Wenn ich keine Luftblase im Schlauch hätte, hätte ich keine Probleme. Wenn ich die Pumpenspannung erhöhe, feuert die Turbine an anderen Flugtagen beim ersten Starten gewaltig. Das System ist dicht, ich habe nirgends Kerosin im Rumpf welches austritt.
Die beiden Ventile (Start und Betrieb) habe ich gegenseitig getauscht, gleiches Problem.
Beim Ventil habe ich versucht, Luft mit einer Spritze durch den Schlauch zu blasen, um zu testen, ob das Ventil dicht ist. Das Ventil ist dicht.
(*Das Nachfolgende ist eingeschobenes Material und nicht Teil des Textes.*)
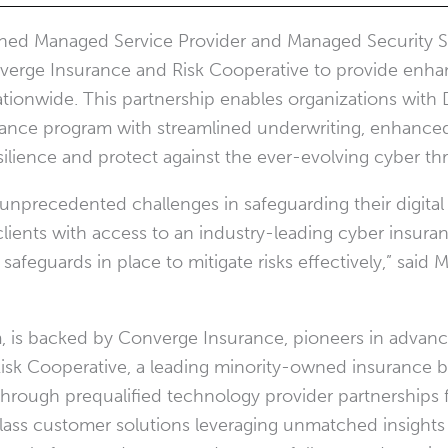
ished Managed Service Provider and Managed Security S
nverge Insurance and Risk Cooperative to provide enha
ationwide. This partnership enables organizations with
rance program with streamlined underwriting, enhanced
lience and protect against the ever-evolving cyber th
 unprecedented challenges in safeguarding their digital 
ients with access to an industry-leading cyber insura
afeguards in place to mitigate risks effectively,” said
M
 is backed by Converge Insurance, pioneers in advanc
sk Cooperative, a leading minority-owned insurance b
hrough prequalified technology provider partnerships
lass customer solutions leveraging unmatched insights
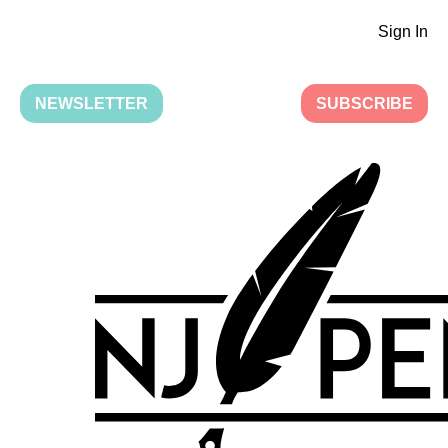
Sign In
NEWSLETTER
SUBSCRIBE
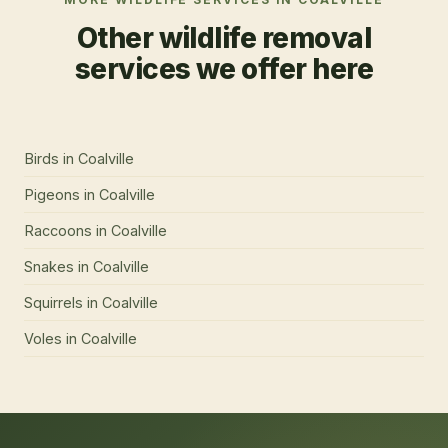
Other wildlife removal
services we offer here
Birds
in
Coalville
Pigeons
in
Coalville
Raccoons
in
Coalville
Snakes
in
Coalville
Squirrels
in
Coalville
Voles
in
Coalville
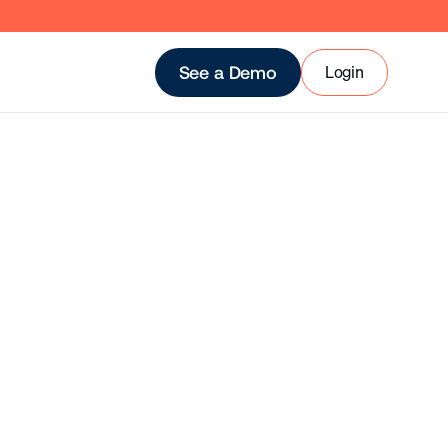
Login
See a Demo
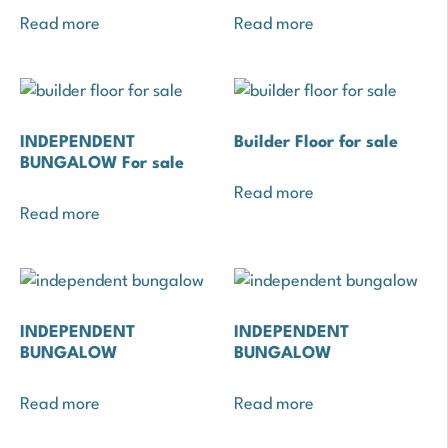
Read more
Read more
INDEPENDENT
Builder Floor for sale
BUNGALOW For sale
Read more
Read more
INDEPENDENT
INDEPENDENT
BUNGALOW
BUNGALOW
Read more
Read more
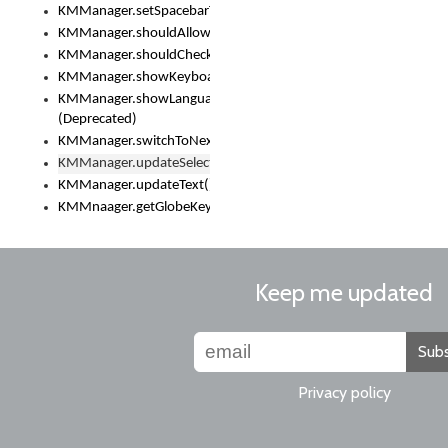
KMManager.setSpacebarText()
KMManager.shouldAllowSetKeyboard()
KMManager.shouldCheckKeyboardUpdates()
KMManager.showKeyboardPicker()
KMManager.showLanguageList()
(Deprecated)
KMManager.switchToNextKeyboard()
KMManager.updateSelectionRange()
KMManager.updateText()
KMMnaager.getGlobeKeyAction()
Keep me updated
Subs
Privacy policy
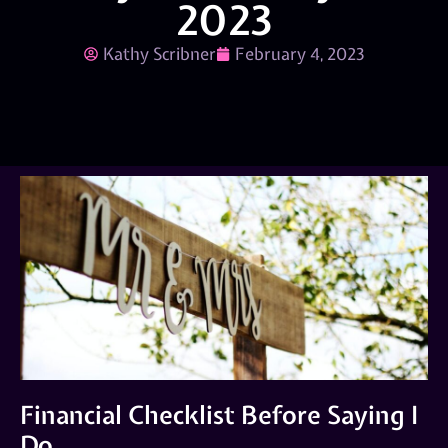
2023
Kathy Scribner
February 4, 2023
Financial Checklist Before Saying I
Do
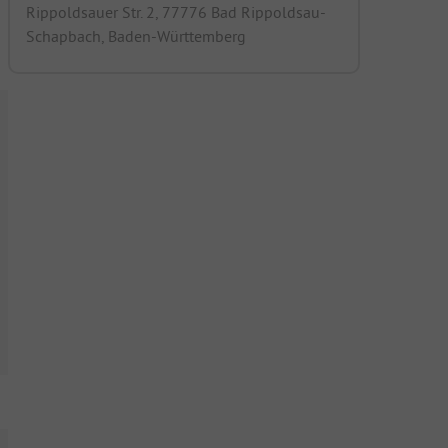
Rippoldsauer Str. 2, 77776 Bad Rippoldsau-
Schapbach, Baden-Württemberg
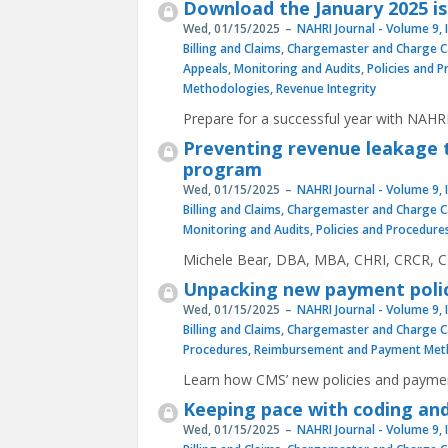
Download the January 2025 is
Wed, 01/15/2025
NAHRI Journal - Volume 9, 
Billing and Claims
,
Chargemaster and Charge C
Appeals
,
Monitoring and Audits
,
Policies and 
Methodologies
,
Revenue Integrity
Prepare for a successful year with NAHRI
Preventing revenue leakage t
program
Wed, 01/15/2025
NAHRI Journal - Volume 9, 
Billing and Claims
,
Chargemaster and Charge C
Monitoring and Audits
,
Policies and Procedure
Michele Bear, DBA, MBA, CHRI, CRCR, CH
Unpacking new payment polici
Wed, 01/15/2025
NAHRI Journal - Volume 9, 
Billing and Claims
,
Chargemaster and Charge C
Procedures
,
Reimbursement and Payment Met
Learn how CMS’ new policies and payments
Keeping pace with coding and 
Wed, 01/15/2025
NAHRI Journal - Volume 9, 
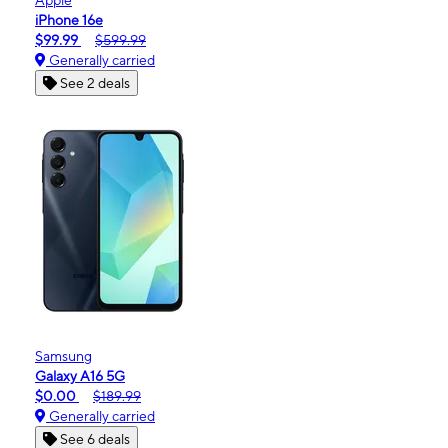
iPhone 16e
$99.99
$599.99
Generally carried
See 2 deals
Samsung
Galaxy A16 5G
$0.00
$189.99
Generally carried
See 6 deals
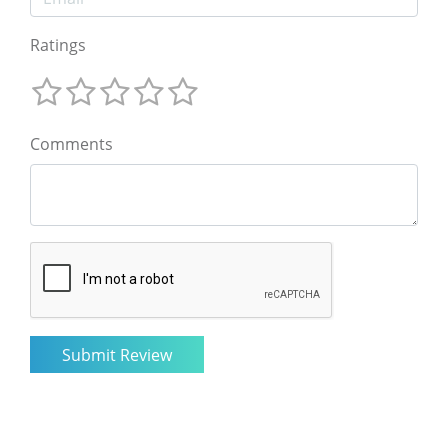
Ratings
Comments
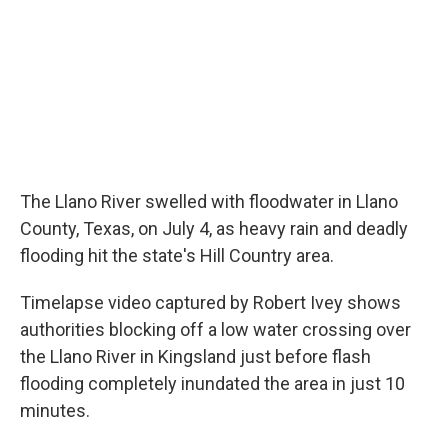
o
r
I
k
n
The Llano River swelled with floodwater in Llano
County, Texas, on July 4, as heavy rain and deadly
flooding hit the state's Hill Country area.
Timelapse video captured by Robert Ivey shows
authorities blocking off a low water crossing over
the Llano River in Kingsland just before flash
flooding completely inundated the area in just 10
minutes.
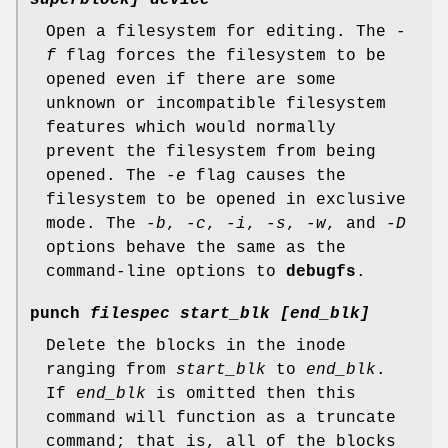
Open a filesystem for editing. The
-
f
flag forces the filesystem to be
opened even if there are some
unknown or incompatible filesystem
features which would normally
prevent the filesystem from being
opened. The
-e
flag causes the
filesystem to be opened in exclusive
mode. The
-b
,
-c
,
-i
,
-s
,
-w
, and
-D
options behave the same as the
command-line options to
debugfs
.
punch
filespec start_blk [end_blk]
Delete the blocks in the inode
ranging from
start_blk
to
end_blk
.
If
end_blk
is omitted then this
command will function as a truncate
command; that is, all of the blocks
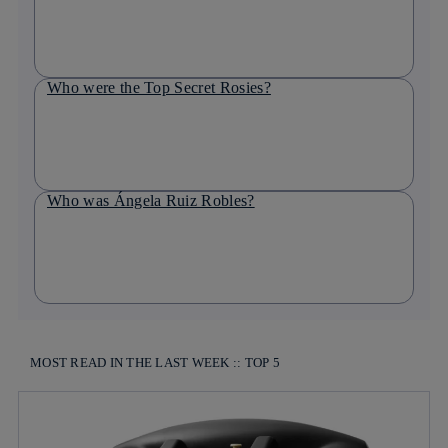
Who were the Top Secret Rosies?
Who was Ángela Ruiz Robles?
MOST READ IN THE LAST WEEK :: TOP 5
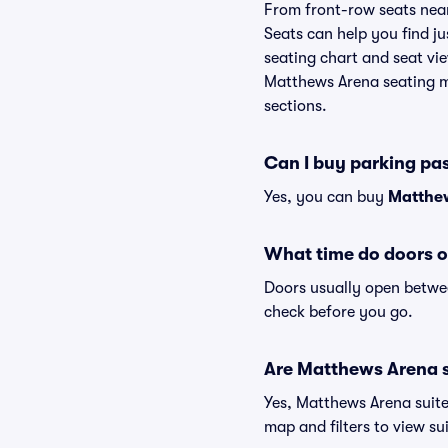
From front-row seats near 
Seats can help you find ju
seating chart and seat vie
Matthews Arena seating ma
sections.
Can I buy parking pa
Yes, you can buy
Matthew
What time do doors 
Doors usually open betwee
check before you go.
Are Matthews Arena su
Yes, Matthews Arena suite
map and filters to view sui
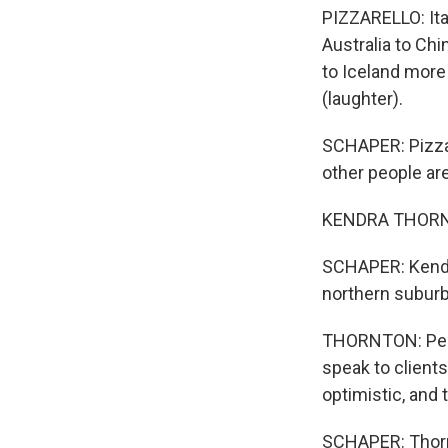
PIZZARELLO: Ita
Australia to Chi
to Iceland more
(laughter).
SCHAPER: Pizzare
other people are 
KENDRA THORNTON
SCHAPER: Kendra
northern suburb
THORNTON: Peopl
speak to clients
optimistic, and 
SCHAPER: Thorn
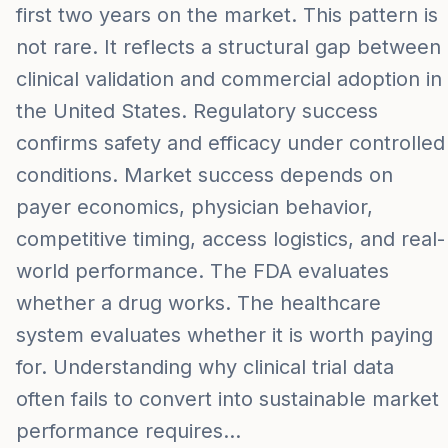
first two years on the market. This pattern is
not rare. It reflects a structural gap between
clinical validation and commercial adoption in
the United States. Regulatory success
confirms safety and efficacy under controlled
conditions. Market success depends on
payer economics, physician behavior,
competitive timing, access logistics, and real-
world performance. The FDA evaluates
whether a drug works. The healthcare
system evaluates whether it is worth paying
for. Understanding why clinical trial data
often fails to convert into sustainable market
performance requires…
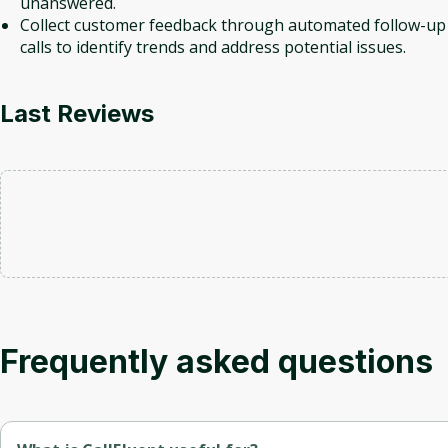
unanswered.
Collect customer feedback through automated follow-up
calls to identify trends and address potential issues.
Last Reviews
Frequently asked questions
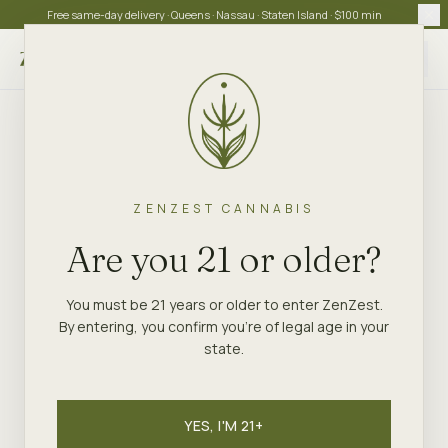
Free same-day delivery · Queens · Nassau · Staten Island · $100 min
Choose store
ZENZEST CANNABIS
Are you 21 or older?
You must be 21 years or older to enter ZenZest.
By entering, you confirm you're of legal age in your
state.
YES, I'M 21+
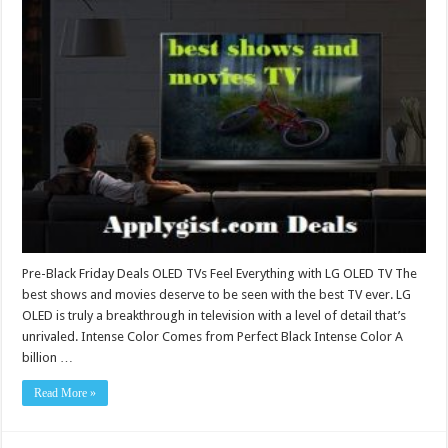
Pre-Black Friday Deals OLED TVs Feel Everything with LG OLED TV The
best shows and movies deserve to be seen with the best TV ever. LG
OLED is truly a breakthrough in television with a level of detail that’s
unrivaled. Intense Color Comes from Perfect Black Intense Color A
billion …
Read More »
Kann mir jemand bei seiner Pahl-Turbine nachsehen, ob sich auch eine Luftblase im Schlauch beim Kerosinstart bildet. Meine Luftblase geht vom Teflonschlauch, bis ca. 10 cm nach dem Vestoverbinder in Richtung Ventil vom Brennraum aus. Ist bei mir also eine ca. 18 cm lange Luftblase. Ich habe ein Foto angehängt, das blaue Ventil ist für den Kerosinstart.
Ich verstehe nicht, warum das Ventil aufmacht, und eine Luftblase vom Brennraum in Richtung Ventil entsteht. Es ist extrem lästig, den Heli am Flugfeld zu haben, der Start bricht ab, und man muss warten, bis die Turbine auf 80 Grad abgekühlt ist, um die Pumpenspannung erhöhen zu können und einen Neustart zu probieren.
Hat jemand Tipps, was ich noch probieren könnte, um den Fehler zu finden, bzw. das Entstehen der Luftblase zu verhindern. Die Luftblase kommt aus dem Brennraum für den Kerosinstart.